Aux thuriféraires des 35 heures, je veux leur conseiller de regarder objectivement la théorie économique qui nous démontre que pour produire plus, à productivité constante, la France doit travailler plus. Ainsi, en travaillant moins, la France a créée moins de richesse, moins d’emplois et moins de croissance. Est-ce cette mécanique économique qu’ils veulent laisser en héritage à la génération de nos enfants ?
Je regrette que les 35 heures ne soient trop souvent encore qu’un sujet d’affrontement partisan et idéologique. Si les 35 heures étaient efficaces, en chef d’entreprise rationnel, je m’en féliciterais et les soutiendrais. Ce n’est malheureusement pas le cas. En ajoutant à ce handicap économique, une instabilité législative et fiscale et un Code du travail que personne ne peut désormais connaitre tellement il est lourd et complexe, on comprend le déclassement de l’économie française.

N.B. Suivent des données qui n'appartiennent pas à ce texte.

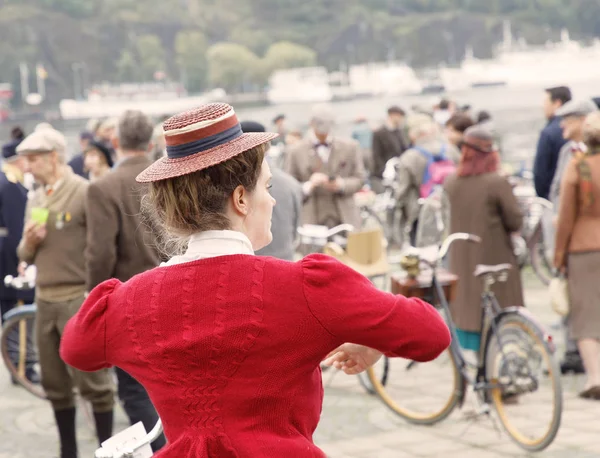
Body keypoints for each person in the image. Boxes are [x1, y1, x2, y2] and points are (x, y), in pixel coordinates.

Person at [60, 103, 451, 457]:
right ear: (240, 199)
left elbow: (77, 349)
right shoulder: (307, 287)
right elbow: (431, 334)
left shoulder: (129, 302)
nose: (274, 199)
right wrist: (371, 342)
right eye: (266, 186)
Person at [16, 125, 114, 458]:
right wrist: (29, 243)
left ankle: (104, 449)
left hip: (77, 297)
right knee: (55, 385)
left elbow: (101, 247)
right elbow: (23, 254)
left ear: (53, 157)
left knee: (94, 384)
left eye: (32, 159)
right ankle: (67, 451)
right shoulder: (36, 196)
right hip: (44, 298)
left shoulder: (84, 191)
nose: (26, 166)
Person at [85, 110, 166, 450]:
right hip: (174, 293)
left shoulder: (103, 187)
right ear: (150, 143)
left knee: (134, 391)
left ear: (114, 142)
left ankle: (164, 450)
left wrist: (95, 300)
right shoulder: (167, 178)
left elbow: (100, 254)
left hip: (129, 302)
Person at [444, 126, 524, 352]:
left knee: (468, 307)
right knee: (500, 308)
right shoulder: (496, 182)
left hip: (461, 257)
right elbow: (515, 221)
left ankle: (476, 365)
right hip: (493, 254)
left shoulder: (451, 183)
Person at [548, 99, 597, 375]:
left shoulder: (580, 165)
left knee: (583, 308)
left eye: (568, 119)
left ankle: (593, 374)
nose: (562, 124)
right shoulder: (571, 155)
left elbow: (565, 212)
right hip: (581, 241)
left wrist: (558, 255)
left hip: (582, 243)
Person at [286, 104, 365, 228]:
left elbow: (360, 178)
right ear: (311, 123)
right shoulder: (295, 151)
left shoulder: (350, 147)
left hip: (346, 217)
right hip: (311, 218)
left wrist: (341, 184)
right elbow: (289, 186)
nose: (324, 131)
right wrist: (309, 185)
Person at [0, 138, 37, 383]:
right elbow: (15, 229)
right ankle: (22, 367)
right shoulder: (11, 185)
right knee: (18, 310)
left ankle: (16, 364)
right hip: (10, 259)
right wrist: (22, 261)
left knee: (9, 310)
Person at [241, 121, 302, 261]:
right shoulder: (291, 183)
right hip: (285, 261)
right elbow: (296, 229)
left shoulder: (232, 185)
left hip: (249, 265)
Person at [394, 113, 460, 244]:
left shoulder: (409, 157)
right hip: (451, 208)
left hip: (421, 212)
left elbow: (403, 191)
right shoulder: (450, 149)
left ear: (413, 134)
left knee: (423, 254)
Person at [533, 86, 572, 199]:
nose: (543, 106)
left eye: (546, 102)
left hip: (555, 198)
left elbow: (540, 174)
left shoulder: (549, 132)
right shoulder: (579, 128)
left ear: (557, 103)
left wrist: (545, 197)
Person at [370, 106, 409, 193]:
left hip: (399, 170)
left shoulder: (400, 131)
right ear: (392, 115)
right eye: (399, 116)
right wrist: (384, 172)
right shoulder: (379, 133)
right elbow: (376, 155)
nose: (400, 119)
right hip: (385, 174)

Enfin, comment accepter que les ministres et leurs conseillers considèrent qu’il est bon que les Français ne travaillent que 35 heures, se privant là d’ailleurs des moyens qui leur permettraient de profiter de leur temps libre, tout en considérant dans le même temps qu’il est normal que ces 35 heures ne s’appliquent pas à eux. Il y a
là comme une hypocrisie qui m’apparaît insupportable.